À medida que o jantar ia ficando para trás, a produção começava a dividir-se em dois tipos de pessoas: os intoxicados e os normais, isto é, os que não tinham tocado na sopa de marisco. No lote de atores já presentes estava Bill Paxton — que morreu em 2017 — que acabou por também ingerir as drogas.
“Havia pessoas a rir, outras a chorar, algumas a vomitar”, recordou Paxton numa entrevista à “Entertainment Weekly”. Num minuto estava bem, no outro estava tão ansioso que só me apetecia respirar para dentro de um saco de papel. O [James] Cameron estava igual.”
Quem assistiu à reação de Paxton e Cameron, sem estar sob o efeito do PCP, foi Claude Roussell, membro do departamento de arte que também não tocou na sopa. “Os olhos deles estavam vermelhos, cor de beterraba, era inacreditável. O Jim [Cameron] tinha bebido uma garrafa de whisky e o Bill Paxton andava com um saco de charros porque adorava erva”, recorda. “Eu ria-me porque não tinha comido a sopa e, quando dou por mim, estou no atrelado a fumar um charro.”
Quando se tornou perfeitamente claro que algo de muito errado tinha acontecido, foram chamadas ambulâncias e todos os que não estavam em si foram levados para o hospital. “Fomos todos levados em massa para o hospital à uma da manhã.
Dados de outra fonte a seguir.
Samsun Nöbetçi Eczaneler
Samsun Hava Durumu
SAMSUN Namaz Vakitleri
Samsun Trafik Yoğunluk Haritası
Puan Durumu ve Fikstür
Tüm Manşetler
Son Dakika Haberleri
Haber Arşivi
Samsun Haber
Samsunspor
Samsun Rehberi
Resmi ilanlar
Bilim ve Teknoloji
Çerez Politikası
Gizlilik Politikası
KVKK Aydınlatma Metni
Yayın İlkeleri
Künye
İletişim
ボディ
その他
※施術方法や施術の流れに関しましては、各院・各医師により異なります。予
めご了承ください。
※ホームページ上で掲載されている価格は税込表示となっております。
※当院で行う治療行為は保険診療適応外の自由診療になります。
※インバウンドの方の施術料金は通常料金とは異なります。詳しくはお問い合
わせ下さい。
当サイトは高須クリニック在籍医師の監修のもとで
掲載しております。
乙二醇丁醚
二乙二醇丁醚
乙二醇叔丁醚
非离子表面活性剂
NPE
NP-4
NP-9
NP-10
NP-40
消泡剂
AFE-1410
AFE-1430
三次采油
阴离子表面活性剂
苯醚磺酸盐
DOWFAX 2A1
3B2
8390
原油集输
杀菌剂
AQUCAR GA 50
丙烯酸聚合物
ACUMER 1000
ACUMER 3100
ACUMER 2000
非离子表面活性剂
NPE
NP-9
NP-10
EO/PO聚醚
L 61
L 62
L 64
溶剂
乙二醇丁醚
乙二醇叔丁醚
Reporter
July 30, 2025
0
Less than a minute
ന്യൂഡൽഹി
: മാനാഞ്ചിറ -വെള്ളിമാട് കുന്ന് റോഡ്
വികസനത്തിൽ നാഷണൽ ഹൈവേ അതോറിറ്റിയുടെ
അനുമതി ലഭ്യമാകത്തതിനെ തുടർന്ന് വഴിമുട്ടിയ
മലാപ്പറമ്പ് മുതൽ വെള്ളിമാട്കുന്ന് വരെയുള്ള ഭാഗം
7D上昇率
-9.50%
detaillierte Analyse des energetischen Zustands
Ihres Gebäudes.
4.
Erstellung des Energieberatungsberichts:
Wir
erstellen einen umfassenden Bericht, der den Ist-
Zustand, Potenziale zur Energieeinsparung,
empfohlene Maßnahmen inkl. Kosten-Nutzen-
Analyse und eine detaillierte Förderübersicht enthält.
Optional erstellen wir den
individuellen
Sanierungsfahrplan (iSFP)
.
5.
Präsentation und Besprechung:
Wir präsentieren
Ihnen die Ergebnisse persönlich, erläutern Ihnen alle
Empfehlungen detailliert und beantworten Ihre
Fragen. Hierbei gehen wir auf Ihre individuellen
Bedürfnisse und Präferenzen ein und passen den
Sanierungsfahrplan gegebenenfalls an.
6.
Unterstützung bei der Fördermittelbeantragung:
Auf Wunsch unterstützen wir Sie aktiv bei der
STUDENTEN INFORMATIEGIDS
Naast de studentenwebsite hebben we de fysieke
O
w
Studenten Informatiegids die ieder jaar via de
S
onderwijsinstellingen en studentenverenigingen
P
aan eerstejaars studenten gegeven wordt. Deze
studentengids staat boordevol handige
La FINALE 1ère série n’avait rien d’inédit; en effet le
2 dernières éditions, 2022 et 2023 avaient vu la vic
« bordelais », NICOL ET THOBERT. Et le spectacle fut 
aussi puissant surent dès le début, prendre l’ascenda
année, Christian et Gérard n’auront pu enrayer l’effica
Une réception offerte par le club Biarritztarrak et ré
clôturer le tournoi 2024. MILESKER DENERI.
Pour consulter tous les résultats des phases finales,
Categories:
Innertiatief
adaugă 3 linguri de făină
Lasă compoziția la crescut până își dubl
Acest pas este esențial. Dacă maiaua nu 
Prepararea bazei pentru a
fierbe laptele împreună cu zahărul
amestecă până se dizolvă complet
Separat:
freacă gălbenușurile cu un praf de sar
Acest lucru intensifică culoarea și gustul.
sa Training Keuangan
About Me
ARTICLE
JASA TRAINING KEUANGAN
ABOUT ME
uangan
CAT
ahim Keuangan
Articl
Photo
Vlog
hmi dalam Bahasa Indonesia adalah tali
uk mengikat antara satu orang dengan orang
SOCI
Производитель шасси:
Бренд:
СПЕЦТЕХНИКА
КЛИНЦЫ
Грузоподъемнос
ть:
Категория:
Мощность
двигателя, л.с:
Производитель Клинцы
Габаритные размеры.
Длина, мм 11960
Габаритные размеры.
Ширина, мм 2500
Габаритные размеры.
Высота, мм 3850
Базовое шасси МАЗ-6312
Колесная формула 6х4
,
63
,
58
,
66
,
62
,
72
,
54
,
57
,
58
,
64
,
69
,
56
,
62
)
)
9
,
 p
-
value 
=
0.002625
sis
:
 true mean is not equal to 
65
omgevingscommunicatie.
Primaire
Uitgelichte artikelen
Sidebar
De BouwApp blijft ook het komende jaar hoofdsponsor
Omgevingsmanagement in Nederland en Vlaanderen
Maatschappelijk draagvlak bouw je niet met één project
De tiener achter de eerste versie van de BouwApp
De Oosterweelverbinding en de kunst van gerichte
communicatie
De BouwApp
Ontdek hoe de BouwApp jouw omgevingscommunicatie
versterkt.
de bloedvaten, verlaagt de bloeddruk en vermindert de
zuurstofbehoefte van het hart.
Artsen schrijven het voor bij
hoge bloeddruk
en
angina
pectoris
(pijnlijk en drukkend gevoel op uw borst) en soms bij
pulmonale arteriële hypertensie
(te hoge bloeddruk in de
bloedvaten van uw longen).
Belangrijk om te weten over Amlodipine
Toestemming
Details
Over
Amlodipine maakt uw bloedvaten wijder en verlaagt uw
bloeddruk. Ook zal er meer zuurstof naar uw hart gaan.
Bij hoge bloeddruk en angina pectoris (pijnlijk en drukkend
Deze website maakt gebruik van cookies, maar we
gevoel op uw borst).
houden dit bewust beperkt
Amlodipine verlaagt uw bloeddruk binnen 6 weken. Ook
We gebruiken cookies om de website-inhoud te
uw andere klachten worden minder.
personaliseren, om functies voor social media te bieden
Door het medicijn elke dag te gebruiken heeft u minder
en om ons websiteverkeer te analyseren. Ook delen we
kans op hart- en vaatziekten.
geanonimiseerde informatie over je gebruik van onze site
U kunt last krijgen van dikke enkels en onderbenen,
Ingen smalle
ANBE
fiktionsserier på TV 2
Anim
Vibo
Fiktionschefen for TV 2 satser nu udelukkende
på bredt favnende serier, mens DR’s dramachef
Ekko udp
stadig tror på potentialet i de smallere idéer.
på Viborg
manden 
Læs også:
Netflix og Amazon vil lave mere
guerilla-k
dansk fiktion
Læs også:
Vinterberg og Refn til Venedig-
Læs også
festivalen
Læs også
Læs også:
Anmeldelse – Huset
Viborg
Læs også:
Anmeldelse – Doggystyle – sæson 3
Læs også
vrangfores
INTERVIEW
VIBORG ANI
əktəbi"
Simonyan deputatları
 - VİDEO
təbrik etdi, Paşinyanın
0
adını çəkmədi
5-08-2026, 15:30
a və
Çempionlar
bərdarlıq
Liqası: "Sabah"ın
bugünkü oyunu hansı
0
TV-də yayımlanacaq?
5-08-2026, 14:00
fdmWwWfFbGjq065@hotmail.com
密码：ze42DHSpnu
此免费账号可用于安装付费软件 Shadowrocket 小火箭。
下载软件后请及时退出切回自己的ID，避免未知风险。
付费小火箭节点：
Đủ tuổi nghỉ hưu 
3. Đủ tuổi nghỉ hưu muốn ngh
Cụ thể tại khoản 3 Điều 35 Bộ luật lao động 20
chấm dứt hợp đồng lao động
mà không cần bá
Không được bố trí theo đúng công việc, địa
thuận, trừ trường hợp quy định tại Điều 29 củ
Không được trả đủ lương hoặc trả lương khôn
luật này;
Eles não sabiam o que fazer connosco. Tornou-se um bocado caótico porque algumas pessoas estavam a passar mal, acho que quem já tinha tido alguma experiência com drogas estava a ter flashbacks e bad trips”, nota McAvoy.
Acabariam por passar toda a noite no hospital, onde foram colocados em pequenos cubículos individuais nos quartos. “Ninguém queria ficar lá. Estava tudo nos corredores, a saltar para os cubículos uns dos outros”, recorda. “Estava tudo cheio de energia, alguns voavam de cadeiras de rodas pelos corredores, estava tudo pedrado.”
Roussell, que acompanhou os colegas ao hospital, recorda o cenário. “O Bill Paxton era um fofo. Estava sentado ao meu lado no corredor do hospital e estava a curtir a pedra. Entretanto, o resto do pessoal da produção andava pelos corredores a fazer cavalinhos nas cadeiras de rodas.”
Cameron pintou um cenário ainda mais bizarro. “Havia pessoas a gemer e a chorar, colapsadas em cima de mesas e de macas. O Caleb Deschanel, diretor de fotografia, comandava um grupo de pessoas pelo corredor, a dançarem a conga, todos alinhados, e a cantarem bem alto. Isto não se inventa.”
No hospital, tomaram uma bebida para expulsar as toxinas e, no dia seguinte, as equipas estavam de volta ao trabalho. “Entre nós, corriam rumores de que podia ter sido um chef insatisfeito, que teria sido despedido, mas nunca se chegou a nenhuma conclusão”, conta McAvoy.
A polícia local ainda investigou o incidente, mas nunca foi encontrado o culpado que terá adicionado as drogas à sopa.